Goal of the exercise:
Check every line of the entries for the string "ProjectId" and return the ones that contain it.
_ _ _ _
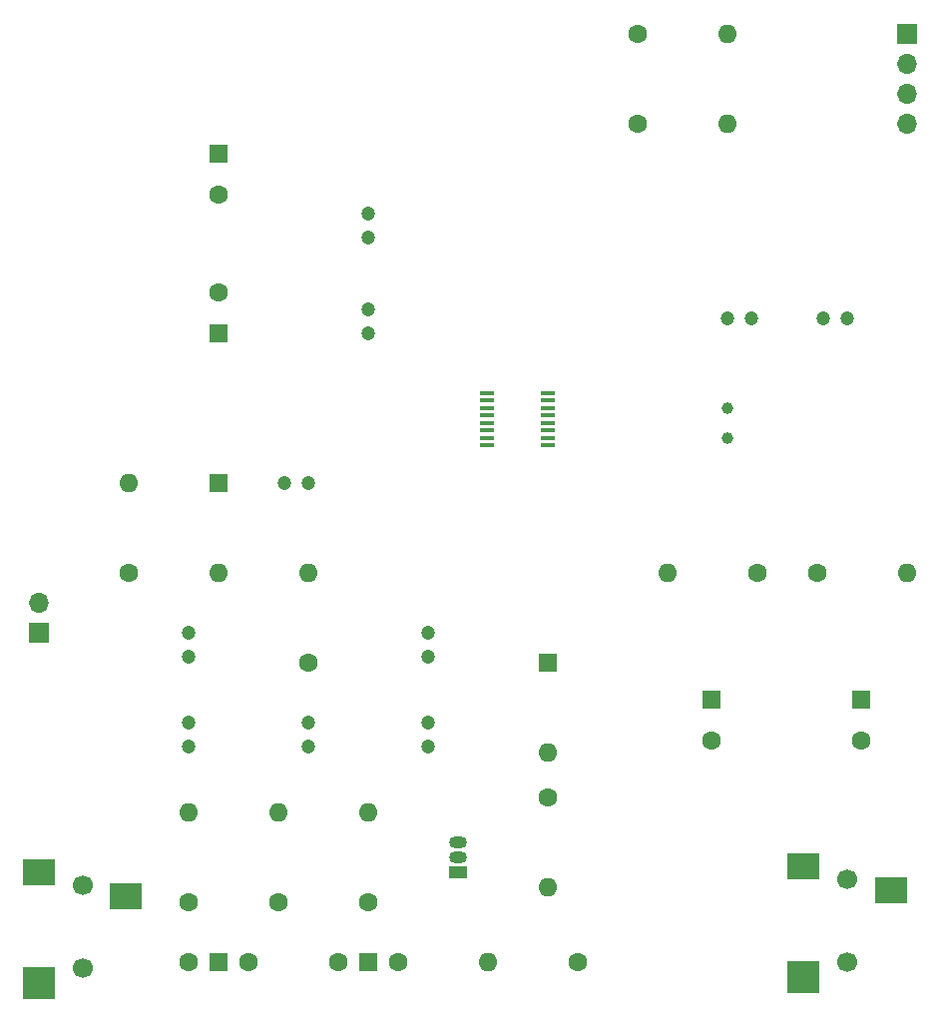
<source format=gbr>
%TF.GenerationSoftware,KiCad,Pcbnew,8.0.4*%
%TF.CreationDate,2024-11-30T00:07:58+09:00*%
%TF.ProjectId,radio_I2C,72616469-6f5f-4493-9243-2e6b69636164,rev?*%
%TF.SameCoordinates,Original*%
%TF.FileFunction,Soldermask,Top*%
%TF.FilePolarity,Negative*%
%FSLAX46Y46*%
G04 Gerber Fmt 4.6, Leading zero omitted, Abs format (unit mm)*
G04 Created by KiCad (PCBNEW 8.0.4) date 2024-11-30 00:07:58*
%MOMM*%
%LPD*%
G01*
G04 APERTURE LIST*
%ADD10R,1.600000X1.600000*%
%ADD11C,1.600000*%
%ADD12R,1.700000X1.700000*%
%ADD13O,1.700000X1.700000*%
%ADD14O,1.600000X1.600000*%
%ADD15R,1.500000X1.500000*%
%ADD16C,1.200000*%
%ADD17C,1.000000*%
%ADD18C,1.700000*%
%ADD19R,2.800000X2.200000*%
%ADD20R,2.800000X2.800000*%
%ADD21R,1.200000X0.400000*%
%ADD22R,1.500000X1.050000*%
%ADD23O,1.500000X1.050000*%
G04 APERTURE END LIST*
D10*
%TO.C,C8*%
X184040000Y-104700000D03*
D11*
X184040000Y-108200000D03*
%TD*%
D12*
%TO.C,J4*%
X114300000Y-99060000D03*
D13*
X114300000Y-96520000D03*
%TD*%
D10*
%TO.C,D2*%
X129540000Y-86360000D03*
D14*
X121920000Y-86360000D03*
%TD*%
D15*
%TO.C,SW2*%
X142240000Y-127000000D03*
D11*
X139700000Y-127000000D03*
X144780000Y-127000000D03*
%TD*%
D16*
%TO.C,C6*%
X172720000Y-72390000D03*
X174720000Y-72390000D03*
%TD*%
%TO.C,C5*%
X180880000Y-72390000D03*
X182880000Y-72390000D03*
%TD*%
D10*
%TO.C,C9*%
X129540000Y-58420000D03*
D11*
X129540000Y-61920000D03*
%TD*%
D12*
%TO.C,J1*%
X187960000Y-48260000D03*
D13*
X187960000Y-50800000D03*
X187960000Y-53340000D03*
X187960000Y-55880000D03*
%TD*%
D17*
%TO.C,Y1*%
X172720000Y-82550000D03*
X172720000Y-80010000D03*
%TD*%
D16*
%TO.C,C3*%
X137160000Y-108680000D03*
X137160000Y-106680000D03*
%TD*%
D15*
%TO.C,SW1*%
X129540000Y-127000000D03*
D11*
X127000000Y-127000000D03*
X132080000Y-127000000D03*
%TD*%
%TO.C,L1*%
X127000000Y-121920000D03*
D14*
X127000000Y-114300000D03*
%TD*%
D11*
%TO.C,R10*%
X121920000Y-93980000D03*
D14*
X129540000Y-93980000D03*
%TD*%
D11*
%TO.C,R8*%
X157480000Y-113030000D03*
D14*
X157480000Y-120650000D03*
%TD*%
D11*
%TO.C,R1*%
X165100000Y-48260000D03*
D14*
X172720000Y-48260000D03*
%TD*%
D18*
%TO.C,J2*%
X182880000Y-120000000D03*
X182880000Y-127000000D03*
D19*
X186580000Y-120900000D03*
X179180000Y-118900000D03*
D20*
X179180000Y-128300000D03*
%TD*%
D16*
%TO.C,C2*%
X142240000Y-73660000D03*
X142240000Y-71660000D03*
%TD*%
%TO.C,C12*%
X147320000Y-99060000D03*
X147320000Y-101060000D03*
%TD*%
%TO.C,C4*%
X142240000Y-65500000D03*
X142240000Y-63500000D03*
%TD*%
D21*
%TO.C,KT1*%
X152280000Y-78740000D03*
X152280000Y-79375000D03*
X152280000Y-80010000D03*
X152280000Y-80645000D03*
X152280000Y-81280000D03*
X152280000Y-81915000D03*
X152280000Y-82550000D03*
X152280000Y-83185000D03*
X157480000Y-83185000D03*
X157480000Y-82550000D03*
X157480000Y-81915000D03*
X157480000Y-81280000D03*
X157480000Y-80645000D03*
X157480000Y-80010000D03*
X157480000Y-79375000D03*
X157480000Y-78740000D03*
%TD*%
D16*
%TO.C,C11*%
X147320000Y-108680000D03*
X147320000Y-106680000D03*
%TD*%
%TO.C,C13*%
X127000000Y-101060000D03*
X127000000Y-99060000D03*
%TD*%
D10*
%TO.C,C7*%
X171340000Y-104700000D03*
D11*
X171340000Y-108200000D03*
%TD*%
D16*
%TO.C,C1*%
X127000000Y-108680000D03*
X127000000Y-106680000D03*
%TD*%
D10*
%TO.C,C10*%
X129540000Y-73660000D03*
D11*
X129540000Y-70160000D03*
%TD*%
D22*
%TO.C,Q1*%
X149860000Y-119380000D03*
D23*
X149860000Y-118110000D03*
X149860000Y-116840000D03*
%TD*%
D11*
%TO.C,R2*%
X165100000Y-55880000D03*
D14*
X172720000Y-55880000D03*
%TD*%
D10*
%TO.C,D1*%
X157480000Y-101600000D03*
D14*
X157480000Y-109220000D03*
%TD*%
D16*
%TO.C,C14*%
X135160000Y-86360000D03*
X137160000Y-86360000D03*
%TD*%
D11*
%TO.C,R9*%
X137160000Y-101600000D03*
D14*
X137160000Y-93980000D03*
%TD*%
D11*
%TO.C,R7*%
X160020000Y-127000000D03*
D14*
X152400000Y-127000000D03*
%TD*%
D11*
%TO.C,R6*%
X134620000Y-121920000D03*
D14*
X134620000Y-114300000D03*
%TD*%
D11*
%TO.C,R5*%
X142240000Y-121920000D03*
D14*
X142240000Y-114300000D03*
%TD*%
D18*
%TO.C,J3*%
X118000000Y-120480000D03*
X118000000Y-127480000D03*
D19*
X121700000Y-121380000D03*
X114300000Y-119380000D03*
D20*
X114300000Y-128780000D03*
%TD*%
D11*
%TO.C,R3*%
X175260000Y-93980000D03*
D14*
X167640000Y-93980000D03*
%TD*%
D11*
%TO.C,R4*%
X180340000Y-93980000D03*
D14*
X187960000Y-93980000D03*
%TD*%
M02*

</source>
_ _ _ _
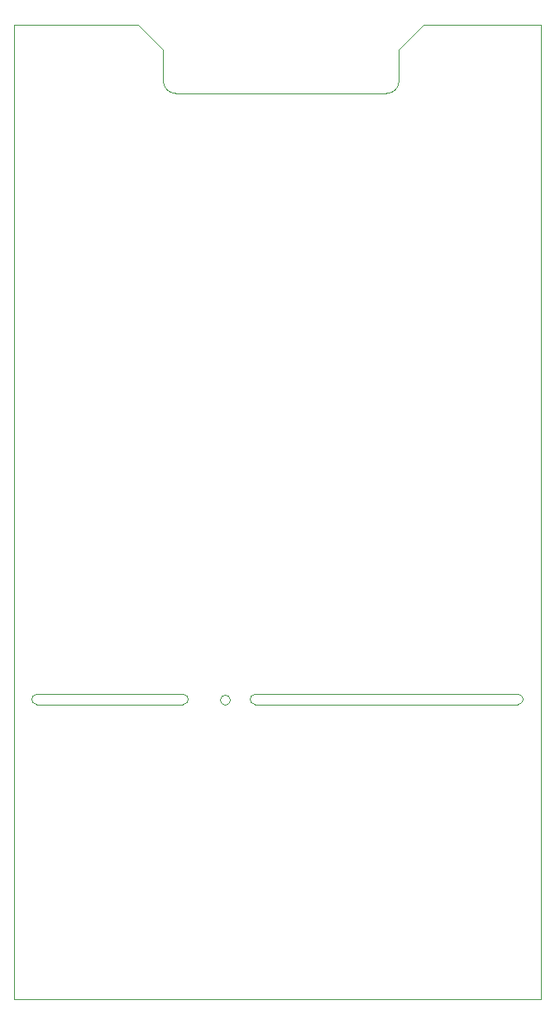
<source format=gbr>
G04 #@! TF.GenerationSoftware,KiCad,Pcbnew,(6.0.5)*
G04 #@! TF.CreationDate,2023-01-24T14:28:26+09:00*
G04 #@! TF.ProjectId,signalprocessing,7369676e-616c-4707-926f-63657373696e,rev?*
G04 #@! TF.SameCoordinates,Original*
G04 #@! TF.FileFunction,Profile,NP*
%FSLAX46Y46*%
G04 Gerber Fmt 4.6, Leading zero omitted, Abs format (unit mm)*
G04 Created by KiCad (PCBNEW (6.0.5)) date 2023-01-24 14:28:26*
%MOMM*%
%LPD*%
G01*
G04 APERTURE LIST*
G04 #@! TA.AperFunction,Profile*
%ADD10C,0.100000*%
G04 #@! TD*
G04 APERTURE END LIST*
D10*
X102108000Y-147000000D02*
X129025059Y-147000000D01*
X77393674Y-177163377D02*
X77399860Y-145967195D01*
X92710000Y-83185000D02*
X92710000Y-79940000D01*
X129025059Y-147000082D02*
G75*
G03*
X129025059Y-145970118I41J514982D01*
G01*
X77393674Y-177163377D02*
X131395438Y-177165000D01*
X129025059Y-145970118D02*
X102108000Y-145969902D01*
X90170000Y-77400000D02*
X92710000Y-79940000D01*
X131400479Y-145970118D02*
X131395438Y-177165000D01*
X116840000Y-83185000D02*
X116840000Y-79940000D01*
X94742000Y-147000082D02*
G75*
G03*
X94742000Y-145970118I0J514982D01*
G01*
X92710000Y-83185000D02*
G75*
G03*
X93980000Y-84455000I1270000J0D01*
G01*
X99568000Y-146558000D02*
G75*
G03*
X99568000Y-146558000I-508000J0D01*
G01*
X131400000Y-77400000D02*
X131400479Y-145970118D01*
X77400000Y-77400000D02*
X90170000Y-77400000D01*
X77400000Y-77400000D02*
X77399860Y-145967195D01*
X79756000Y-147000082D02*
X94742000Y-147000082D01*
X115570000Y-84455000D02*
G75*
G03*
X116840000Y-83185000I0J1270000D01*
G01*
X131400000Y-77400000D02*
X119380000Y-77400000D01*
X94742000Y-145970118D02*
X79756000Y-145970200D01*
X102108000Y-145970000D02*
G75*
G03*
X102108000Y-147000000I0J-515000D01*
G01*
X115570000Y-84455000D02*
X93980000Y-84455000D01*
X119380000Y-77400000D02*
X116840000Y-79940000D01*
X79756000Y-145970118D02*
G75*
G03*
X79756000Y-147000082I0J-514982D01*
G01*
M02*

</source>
_ _ _ _
Exercise solution:
%TF.ProjectId,radio_I2C,72616469-6f5f-4493-9243-2e6b69636164,rev?*%
G04 #@! TF.ProjectId,signalprocessing,7369676e-616c-4707-926f-63657373696e,rev?*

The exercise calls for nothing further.